David ortega, spécialiste école de commerce EADA, appelle à «repenser post Covid» les limites: «Elles ont du sens dans un environnement stable et nous devons aller vers cet objectif, mais il doit être adapté à la réalité actuelle, notamment pour ne pas nuire à la réactivation économique. La mobilité affecte les entreprises. et de nombreuses personnes dépendent du véhicule pour travailler. "

À son tour, Ortega demande plus d'incitations fiscales afin que l'effondrement n'entrave pas la conversion aux modèles hybrides et électriques. "Il y a eu une augmentation des ventes de véhicules d'occasion. Paradoxalement, celles d'il y a 10 ou 20 ans, qui auront des problèmes pour entrer dans la ville, ont explosé. Ce sont sûrement des gens qui voient qu'ils ne trouveront pas de travail", en déduit-il.

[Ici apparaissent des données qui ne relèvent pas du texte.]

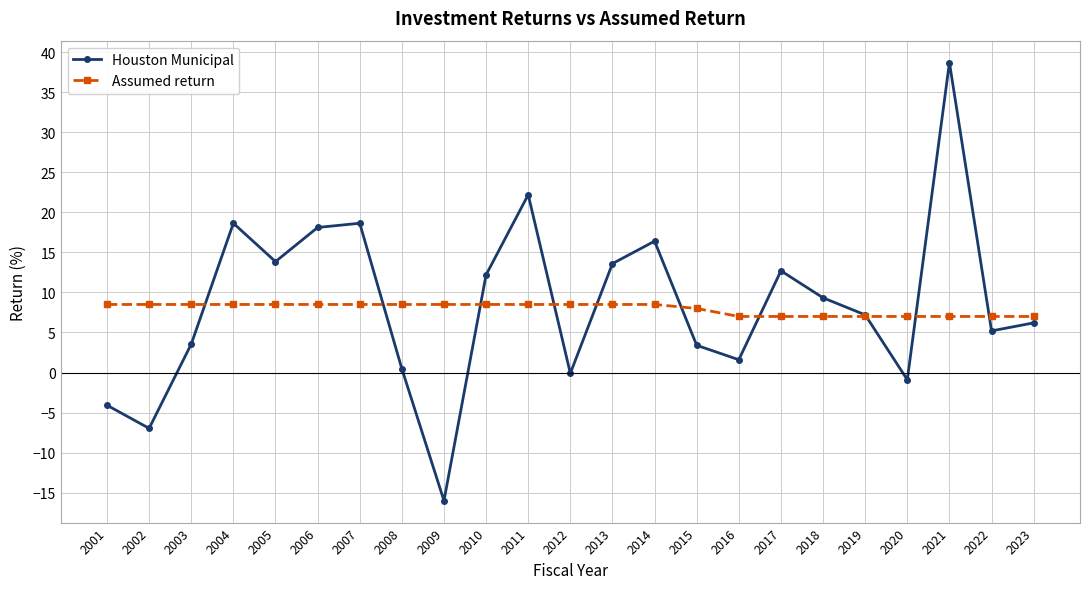

At 2003, list the series in order from smallest to largest.

Houston Municipal, Assumed return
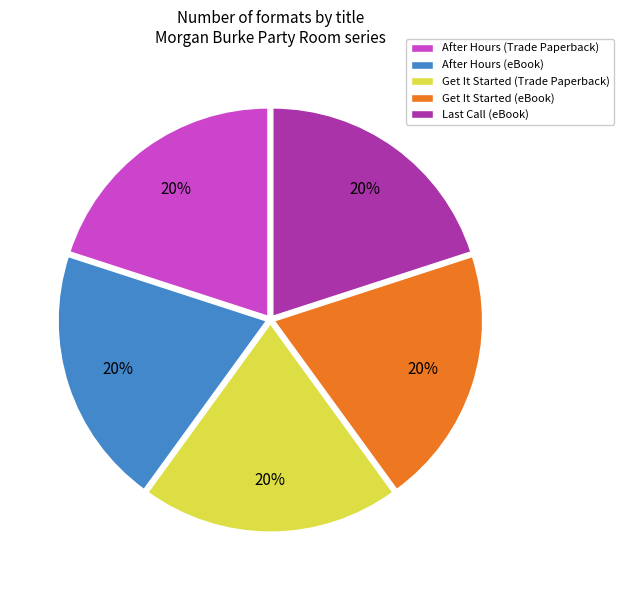

Is there a majority slice in this chart?

No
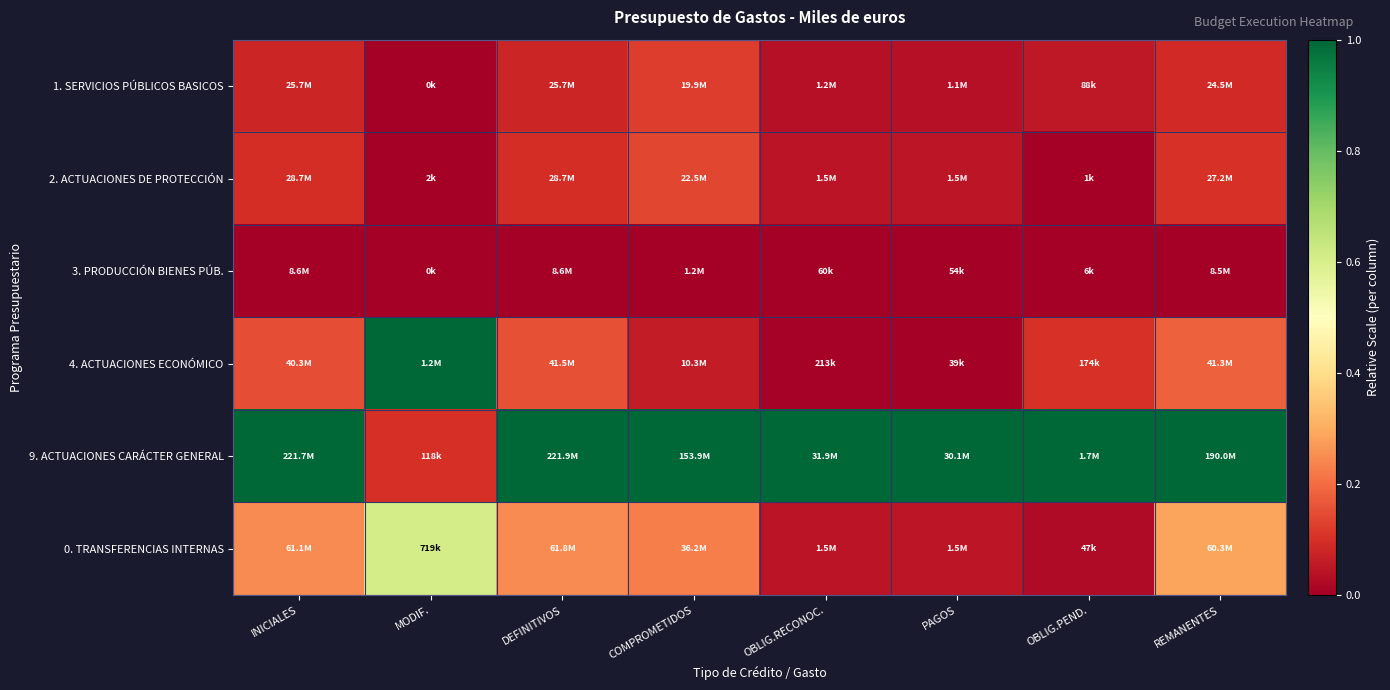

How many data points does each series have?

8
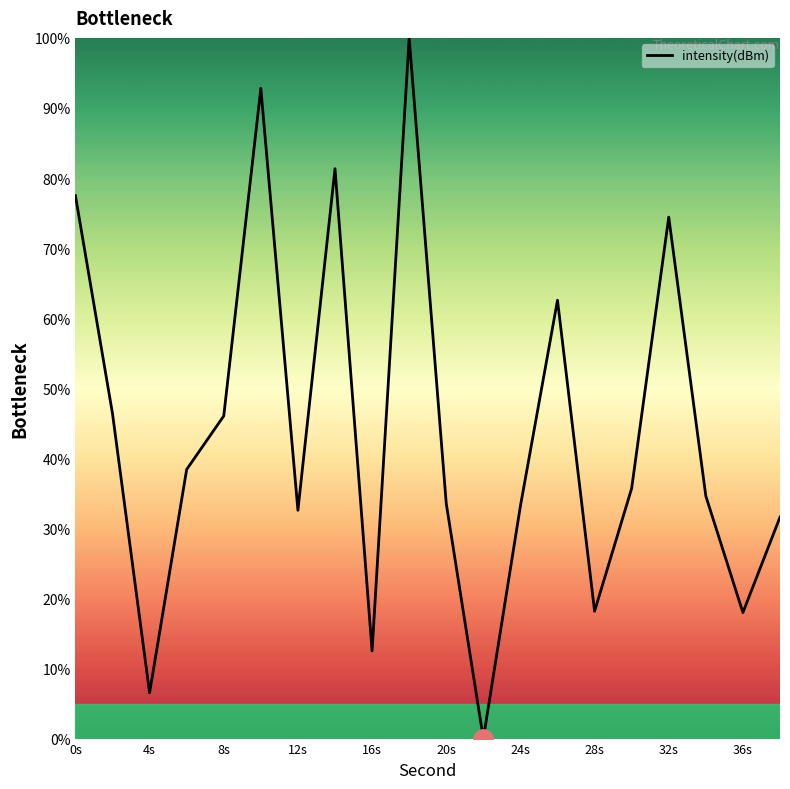

What is the difference between the maximum and minimum values?

100.0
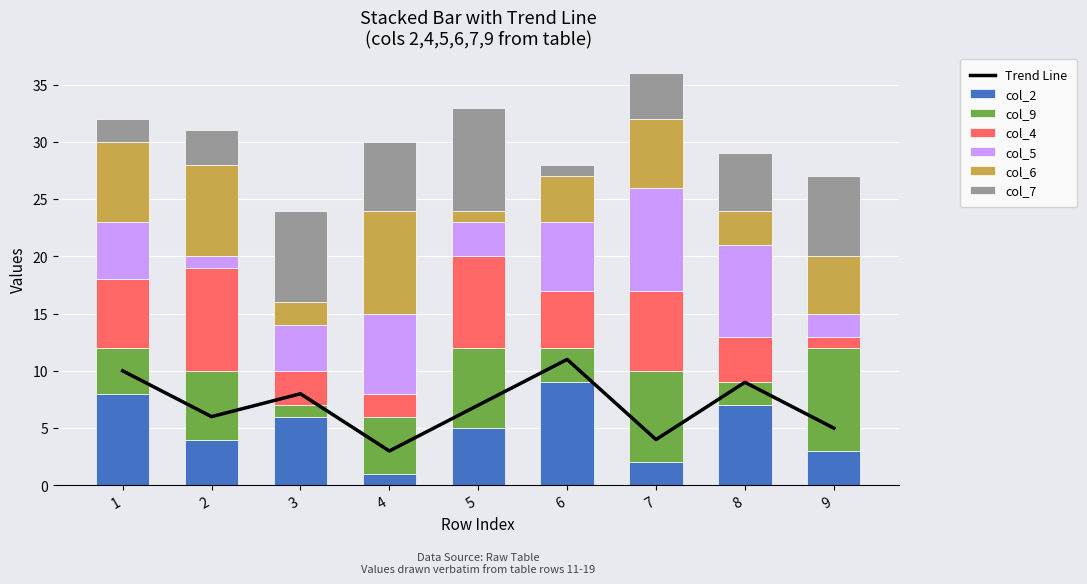

List the labels in order of col_9 value, smallest first.

3, 8, 6, 1, 4, 2, 5, 7, 9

Le président de la Plateforme pour les personnes touchées par les restrictions circulatoires, David Llort, il appelle "abus de pouvoir" le fait que les sanctions soient appliquées maintenant: "Beaucoup ne peuvent pas changer de voiture ou avoir une combinaison dans les transports en commun pour se rendre au travail. Ils n'auront d'autre choix que de contourner les restrictions. Plus il y aura de gens dans des véhicules avec une étiquette , ceux qui ne peuvent pas avoir de voiture moderne sont victimes de discrimination et sont exposés gratuitement à la contagion dans les transports publics ". L'association prépare un formulaire pour faire appel des amendes et maintient un différend contre la zone à faibles émissions.

VÉLOS VENDUS JUSQU'AU FÉVRIER

Le souci de se protéger de la foule a favorisé les modalités de transport individuelles. Cela arrive aussi avec les vélos. Les ventes ont grimpé de 50% en Catalogne et ont épuisé les modèles les plus populaires, avec des prix allant de 800 à 1 200 euros.

"Nous n'avons pas de vélos. Tout est vide. Ils sont haut de gamme, mais nous n'avons rien eu de la moyenne depuis deux mois", témoigne le président de la Guilde des marchands de vélos de Catalogne, Creu Agustina. Le vendeur détaille que l'arrêt de production pendant le confinement en Chine – premier fabricant mondial – et la «demande excédentaire» en Europe ont laissé les fournisseurs en rupture de stock.

Même ainsi, les demandes n'ont pas diminué. Agustina continue de faire des réservations de vélos, même si elle prévoit de ne pas les livrer avant «février ou mars». De plus, les ateliers sont emballés. «Il manque également des pièces de rechange. Il y a des vélos que nous pouvons mettre en attente un mois», dit-il.

Il convient que Bicing est également en plein essor. La mairie de Barcelone a enregistré 20 081 inscriptions depuis le rétablissement du service de vélos en libre-service en mai. Malgré la faiblesse du pouls de la ville, l'utilisation du Bicing a augmenté de 7% cet été par rapport à 2019, battant un million de voyages en juillet et août.